== Material to process ==

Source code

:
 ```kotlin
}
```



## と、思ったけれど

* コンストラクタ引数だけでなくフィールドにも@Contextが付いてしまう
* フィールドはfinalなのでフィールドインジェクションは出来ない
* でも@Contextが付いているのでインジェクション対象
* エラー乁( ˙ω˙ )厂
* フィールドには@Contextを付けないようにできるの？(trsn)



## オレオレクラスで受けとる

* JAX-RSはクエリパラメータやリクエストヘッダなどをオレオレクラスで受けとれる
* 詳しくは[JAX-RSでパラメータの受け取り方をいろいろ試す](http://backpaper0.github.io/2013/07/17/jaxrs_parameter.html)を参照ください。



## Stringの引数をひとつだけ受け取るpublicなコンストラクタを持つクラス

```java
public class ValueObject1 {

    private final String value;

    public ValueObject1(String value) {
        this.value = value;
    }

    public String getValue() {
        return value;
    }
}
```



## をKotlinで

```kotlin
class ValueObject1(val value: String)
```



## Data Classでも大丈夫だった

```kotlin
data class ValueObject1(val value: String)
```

===

Work instructions: Please reproduce the material in its entirety, exactly as it stands.

Task result:
Source code

:
 ```kotlin
}
```



## と、思ったけれど

* コンストラクタ引数だけでなくフィールドにも@Contextが付いてしまう
* フィールドはfinalなのでフィールドインジェクションは出来ない
* でも@Contextが付いているのでインジェクション対象
* エラー乁( ˙ω˙ )厂
* フィールドには@Contextを付けないようにできるの？(trsn)



## オレオレクラスで受けとる

* JAX-RSはクエリパラメータやリクエストヘッダなどをオレオレクラスで受けとれる
* 詳しくは[JAX-RSでパラメータの受け取り方をいろいろ試す](http://backpaper0.github.io/2013/07/17/jaxrs_parameter.html)を参照ください。



## Stringの引数をひとつだけ受け取るpublicなコンストラクタを持つクラス

```java
public class ValueObject1 {

    private final String value;

    public ValueObject1(String value) {
        this.value = value;
    }

    public String getValue() {
        return value;
    }
}
```



## をKotlinで

```kotlin
class ValueObject1(val value: String)
```



## Data Classでも大丈夫だった

```kotlin
data class ValueObject1(val value: String)
```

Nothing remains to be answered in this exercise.